Art Lesson: Pheasants

I'm currently reading aloud The Secret Garden to my fourth graders. (I love this book.) A couple of weeks ago, we read this passage:
My students didn't know what pheasants look like, so I did what I often do -googled on my phone and put my phone under my document reader. This is the image I showed them:
This is a Lady Amherst pheasant. My students immediately asked if they could draw a pheasant for their next art lesson.

Not being an artist, and having never drawn a pheasant, I was hesitant to say yes, but I said yes. Because that's the kind of teacher I am. I think this is something really important for you to know about me. 

There are teachers who like to do the same lessons year after year; I'll call them the perfecters. In March, their bulletin boards are decorated with 30 identical construction paper leprechauns, a no-fail craft. Cut on the dotted line, and glue where you read "Glue here." Perfecters do activities that can be completed (and cleaned up) in a single sitting. Their rooms look like pages from a school supply store catalog, what we believe a classroom should look like, images of which student-teachers' dreams are made.
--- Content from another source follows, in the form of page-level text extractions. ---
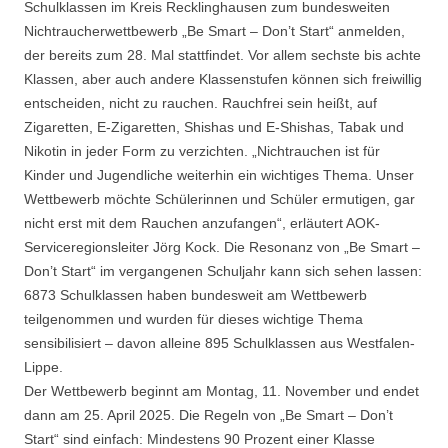
Schulklassen im Kreis Recklinghausen zum bundesweiten
Nichtraucherwettbewerb „Be Smart – Don’t Start“ anmelden,
der bereits zum 28. Mal stattfindet. Vor allem sechste bis achte
Klassen, aber auch andere Klassenstufen können sich freiwillig
entscheiden, nicht zu rauchen. Rauchfrei sein heißt, auf
Zigaretten, E-Zigaretten, Shishas und E-Shishas, Tabak und
Nikotin in jeder Form zu verzichten. „Nichtrauchen ist für
Kinder und Jugendliche weiterhin ein wichtiges Thema. Unser
Wettbewerb möchte Schülerinnen und Schüler ermutigen, gar
nicht erst mit dem Rauchen anzufangen“, erläutert AOK-
Serviceregionsleiter Jörg Kock. Die Resonanz von „Be Smart –
Don’t Start“ im vergangenen Schuljahr kann sich sehen lassen:
6873 Schulklassen haben bundesweit am Wettbewerb
teilgenommen und wurden für dieses wichtige Thema
sensibilisiert – davon alleine 895 Schulklassen aus Westfalen-
Lippe.
Der Wettbewerb beginnt am Montag, 11. November und endet
dann am 25. April 2025. Die Regeln von „Be Smart – Don’t
Start“ sind einfach: Mindestens 90 Prozent einer Klasse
And then there are teachers who need to learn along with their students. Let's call these the learners - or the masochists. (Drama teachers are a good example of learners; they do different plays every year.) There is always a project in progress.
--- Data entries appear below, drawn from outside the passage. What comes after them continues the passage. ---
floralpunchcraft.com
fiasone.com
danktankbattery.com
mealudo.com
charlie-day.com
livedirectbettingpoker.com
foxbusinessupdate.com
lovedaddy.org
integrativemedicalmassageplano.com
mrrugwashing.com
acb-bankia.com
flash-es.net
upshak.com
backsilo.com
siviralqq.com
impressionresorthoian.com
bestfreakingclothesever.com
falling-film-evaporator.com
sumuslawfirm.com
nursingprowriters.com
In elementary school, the perfecter teacher is more common than the learner teacher. The perfecter doesn't say yes when students ask them to teach something. In fact, the perfecter's students learn early on that their teacher won't deviate from her lesson plan book, so they daren't ask her to. The perfecter is in control, and she's staying that way. As a child, she was good at school. She read the directions, followed the rules, and only put glue where she read "Glue here." She isn't about to start failing now.

I'm not a perfecter.

Here are a few of my students' drawings...
This afternoon, I took my students into the iPad lab so they could zoom in on pheasant images, and work on their pictures.
Here is the first finished pheasant:
She even put in an earthworm and a crushed soda can. She paid attention to detail.

The most exciting thing about teaching the students to draw the pheasant was that they got the idea of proportion. They didn't try to squeeze the feet into the image. Some of them had tail feathers that extended beyond the frame of the picture.

As a public elementary school teacher, it's easier and more accepted to be a perfecter. Often, I wish I could change. 

But then I have moments like this. I don't think I could feel this kind of happiness looking at a bulletin board of identical leprechauns.


  1. No, no hand "turkeys" or leprechauns for you ! I would love to hear some of the parent comments
    about their children's Art efforts this year ! I'm certain they are AMAZED !!! These should be treasured !

    1. Thank you...I have a couple of parents who have been very pleased, but I don't think they really understand how much time and perseverance went into the work, because all they see is the finished product. I think I enjoy watching the students more, their focus, erasing and redrawing.

  2. How fortunate your students are to have a "learner" for their teacher. Kudos to you!